Ideally, we should have redundancy to avoid container lost.
- Restart Docker engine
- Restart containers, either manually, either with the docker-containers systemd unit
- Run production tests
Services needing manual tweaking after container restart
Phabricator instances
If DevCentral complains SSH hosting or daemons isn't available:
- sv status sshd-hosting (if needed sv start sshd-hosting)
- sv restart phd
Other instances need only a sv restart phd
.
Broker
Wearg needs to be manually reconnected to the broker:
- .tcl mq disconnect
- .tcl utimers and kill remaining timers if needed
- .tcl mq broker::connect
- .tcl broker::on_tick
That requires a owner access to Wearg (ping Dereckson).
Troubleshooting
When MySQL isn't reachable
If the MySQL container (acquisitariat) IP changed, you need to tweak /etc/hosts in every depending container (Phabricator instances, cachet, pad, login) and ensure there is a <correct IP> mysql
line.
What containers need MySQL and symptoms when not reachable?

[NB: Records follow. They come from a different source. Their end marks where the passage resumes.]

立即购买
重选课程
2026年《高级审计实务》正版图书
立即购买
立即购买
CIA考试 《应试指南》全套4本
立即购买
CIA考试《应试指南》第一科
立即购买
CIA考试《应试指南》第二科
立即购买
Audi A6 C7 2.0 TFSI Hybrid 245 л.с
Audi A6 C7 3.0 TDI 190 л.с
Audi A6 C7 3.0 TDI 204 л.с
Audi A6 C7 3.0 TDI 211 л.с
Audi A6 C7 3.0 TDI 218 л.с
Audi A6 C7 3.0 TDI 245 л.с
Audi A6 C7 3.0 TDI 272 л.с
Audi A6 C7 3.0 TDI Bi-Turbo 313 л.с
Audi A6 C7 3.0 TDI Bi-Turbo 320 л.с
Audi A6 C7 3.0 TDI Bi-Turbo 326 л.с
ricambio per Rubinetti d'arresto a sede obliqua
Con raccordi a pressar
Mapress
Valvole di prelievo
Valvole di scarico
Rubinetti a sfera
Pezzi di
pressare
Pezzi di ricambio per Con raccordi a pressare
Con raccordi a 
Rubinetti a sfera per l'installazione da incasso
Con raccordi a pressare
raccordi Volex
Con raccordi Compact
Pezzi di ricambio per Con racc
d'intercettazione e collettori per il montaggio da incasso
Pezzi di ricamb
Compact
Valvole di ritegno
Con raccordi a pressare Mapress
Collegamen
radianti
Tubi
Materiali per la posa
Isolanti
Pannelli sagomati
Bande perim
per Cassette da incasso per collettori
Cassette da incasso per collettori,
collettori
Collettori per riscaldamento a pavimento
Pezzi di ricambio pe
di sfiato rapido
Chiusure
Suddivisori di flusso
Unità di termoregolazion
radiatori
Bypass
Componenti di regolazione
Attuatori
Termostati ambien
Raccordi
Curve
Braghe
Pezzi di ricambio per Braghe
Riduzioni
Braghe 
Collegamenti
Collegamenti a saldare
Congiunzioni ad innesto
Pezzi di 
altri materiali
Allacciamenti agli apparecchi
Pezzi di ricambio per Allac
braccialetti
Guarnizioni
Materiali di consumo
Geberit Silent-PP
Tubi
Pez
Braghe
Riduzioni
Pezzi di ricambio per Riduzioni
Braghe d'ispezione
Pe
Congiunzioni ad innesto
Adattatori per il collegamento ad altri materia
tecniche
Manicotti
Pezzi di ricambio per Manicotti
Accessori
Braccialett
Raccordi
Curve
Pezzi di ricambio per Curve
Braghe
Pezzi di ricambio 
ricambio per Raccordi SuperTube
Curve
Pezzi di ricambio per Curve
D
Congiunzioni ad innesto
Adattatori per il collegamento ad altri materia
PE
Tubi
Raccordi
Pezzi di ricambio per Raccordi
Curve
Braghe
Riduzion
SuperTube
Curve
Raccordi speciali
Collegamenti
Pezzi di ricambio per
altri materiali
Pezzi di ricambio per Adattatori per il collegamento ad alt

Container | MySQL priority | Symptom when not running |
---|---|---|
silly_bardeen | Needed for some CI tasks | Jenkins jobs test-auth-grove-* will fail:
PHPUnit test issue: \Tests\Models\UsersTest::testTryGetFromExternalSource To test if all works: $ su app $ cd ~/workspace/test-auth-grove-php $ phpunit --no-coverage OK (37 tests, 58 assertions) |
cachet | High | App doesn't work |
devcentral | High | App doesn't work |
etherpad | High | Container doesn't start |
wolfphab | High | App doesn't work |
When a container doesn't want to restart
Try first to see what happens with docker logs <container name>.

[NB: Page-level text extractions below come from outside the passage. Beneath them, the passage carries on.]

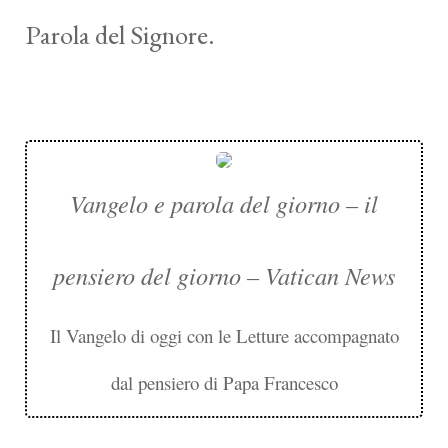
Parola del Signore.
Vangelo e parola del giorno – il
pensiero del giorno – Vatican News
Il Vangelo di oggi con le Letture accompagnato
dal pensiero di Papa Francesco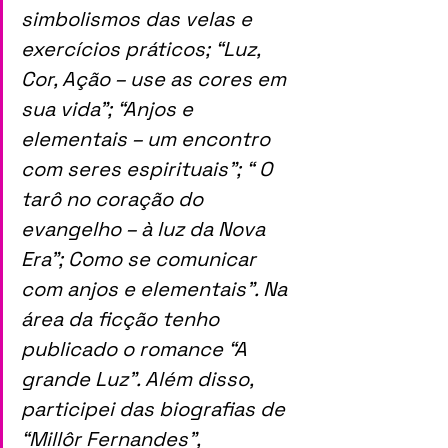
simbolismos das velas e 
exercícios práticos; “Luz, 
Cor, Ação – use as cores em 
sua vida”; “Anjos e 
elementais – um encontro 
com seres espirituais”; “ O 
tarô no coração do 
evangelho – à luz da Nova 
Era”; Como se comunicar 
com anjos e elementais”. Na 
área da ficção tenho 
publicado o romance “A 
grande Luz”. Além disso, 
participei das biografias de 
“Millôr Fernandes”, 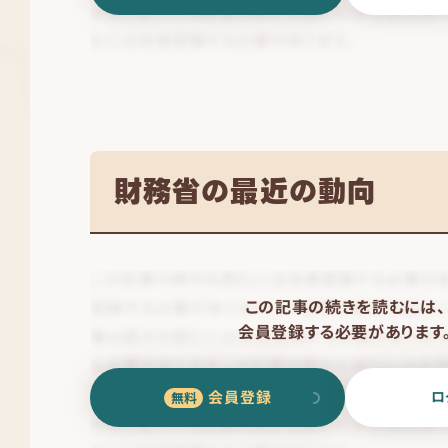
財務省の最近の動向
この記事の続きを読むには、
会員登録する必要があります
会員登録
ロ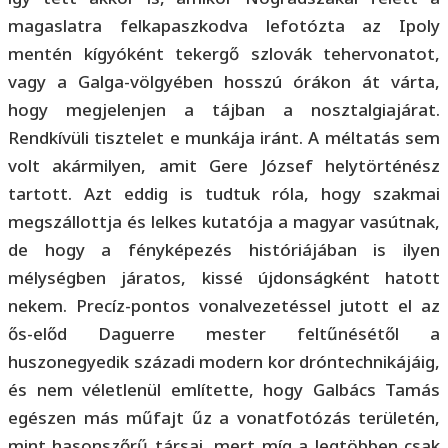
magaslatra felkapaszkodva lefotózta az Ipoly
mentén kígyóként tekergő szlovák tehervonatot,
vagy a Galga-völgyében hosszú órákon át várta,
hogy megjelenjen a tájban a nosztalgiajárat.
Rendkívüli tisztelet e munkája iránt. A méltatás sem
volt akármilyen, amit Gere József helytörténész
tartott. Azt eddig is tudtuk róla, hogy szakmai
megszállottja és lelkes kutatója a magyar vasútnak,
de hogy a fényképezés históriájában is ilyen
mélységben járatos, kissé újdonságként hatott
nekem. Precíz-pontos vonalvezetéssel jutott el az
ős-előd Daguerre mester feltűnésétől a
huszonegyedik századi modern kor dróntechnikájáig,
és nem véletlenül említette, hogy Galbács Tamás
egészen más műfajt űz a vonatfotózás területén,
mint hasonszőrű társai, mert míg a legtöbben csak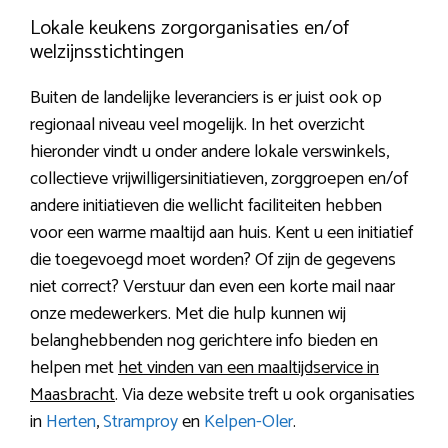
Lokale keukens zorgorganisaties en/of
welzijnsstichtingen
Buiten de landelijke leveranciers is er juist ook op
regionaal niveau veel mogelijk. In het overzicht
hieronder vindt u onder andere lokale verswinkels,
collectieve vrijwilligersinitiatieven, zorggroepen en/of
andere initiatieven die wellicht faciliteiten hebben
voor een warme maaltijd aan huis. Kent u een initiatief
die toegevoegd moet worden? Of zijn de gegevens
niet correct? Verstuur dan even een korte mail naar
onze medewerkers. Met die hulp kunnen wij
belanghebbenden nog gerichtere info bieden en
helpen met
het vinden van een maaltijdservice in
Maasbracht
. Via deze website treft u ook organisaties
in
Herten
,
Stramproy
en
Kelpen-Oler
.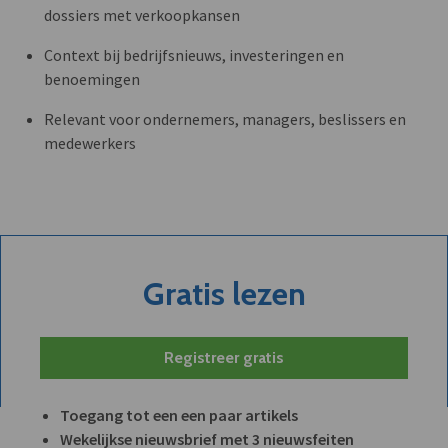
dossiers met verkoopkansen
Context bij bedrijfsnieuws, investeringen en
benoemingen
Relevant voor ondernemers, managers, beslissers en
medewerkers
Gratis lezen
Registreer gratis
Toegang tot een een paar artikels
Wekelijkse nieuwsbrief met 3 nieuwsfeiten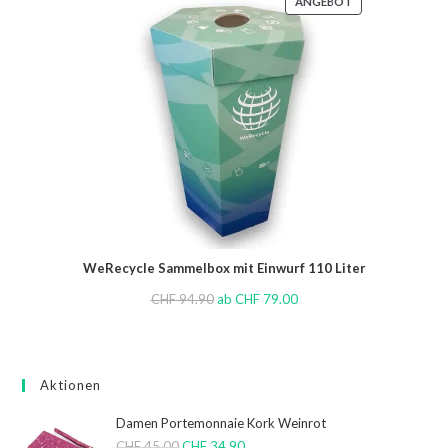
ANGEBOT
WeRecycle Sammelbox mit Einwurf 110 Liter
CHF
94.90
ab
CHF
79.00
Aktionen
Damen Portemonnaie Kork Weinrot
CHF
45.00
CHF
34.90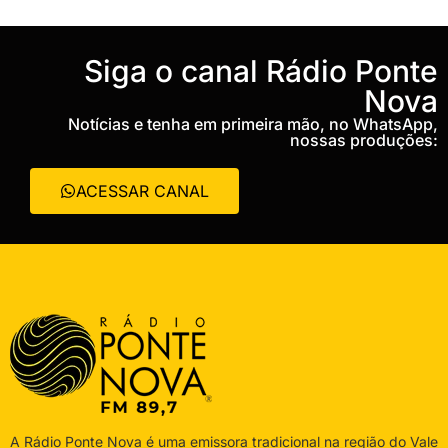
‎Siga o canal Rádio Ponte
Nova
Notícias e tenha em primeira mão, no WhatsApp,
nossas produções:
ACESSAR CANAL
A Rádio Ponte Nova é uma emissora tradicional na região do Vale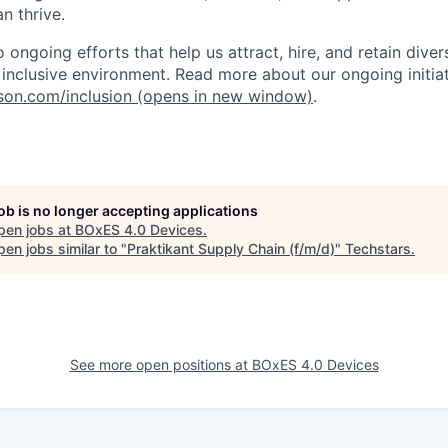
n thrive.
ongoing efforts that help us attract, hire, and retain dive
, inclusive environment. Read more about our ongoing initiat
nson.com/inclusion
(opens in new window)
.
job is no longer accepting applications
pen jobs at
BOxES 4.0 Devices
.
en jobs similar to "
Praktikant Supply Chain (f/m/d)
"
Techstars
.
See more open positions at
BOxES 4.0 Devices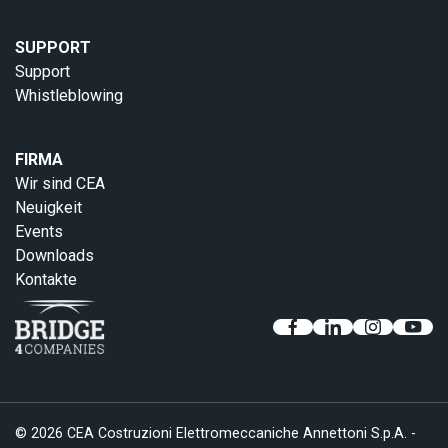
SUPPORT
Support
Whistleblowing
FIRMA
Wir sind CEA
Neuigkeit
Events
Downloads
Kontakte
© 2026 CEA Costruzioni Elettromeccaniche Annettoni S.p.A. -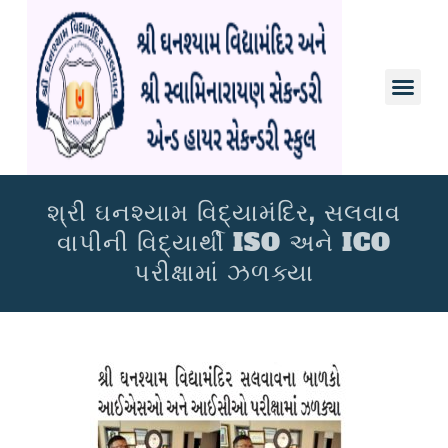
INFO
CONTACT US
શ્રી ઘનશ્યામ વિદ્યામંદિર, સલવાવ
વાપીની વિદ્યાર્થી ISO અને ICO
પરીક્ષામાં ઝળક્યા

If that doesn't work, go to the services section of the grimoire and reprovision it.
Commit a backup Docker image based on the current content with with docker commit <name> <name>-bak. That will allow investigation.
Error response from daemon: Unknown runtime specified oci
The container doesn't use the current runtime.
It's currently docker-runc
but was previously for a short time oci
.
You can, change the runtime in the container configuration following instructions from this post.
Do that only for containers you don't want to respin (e.g. devcentral). Others you can safely rm and respin instead.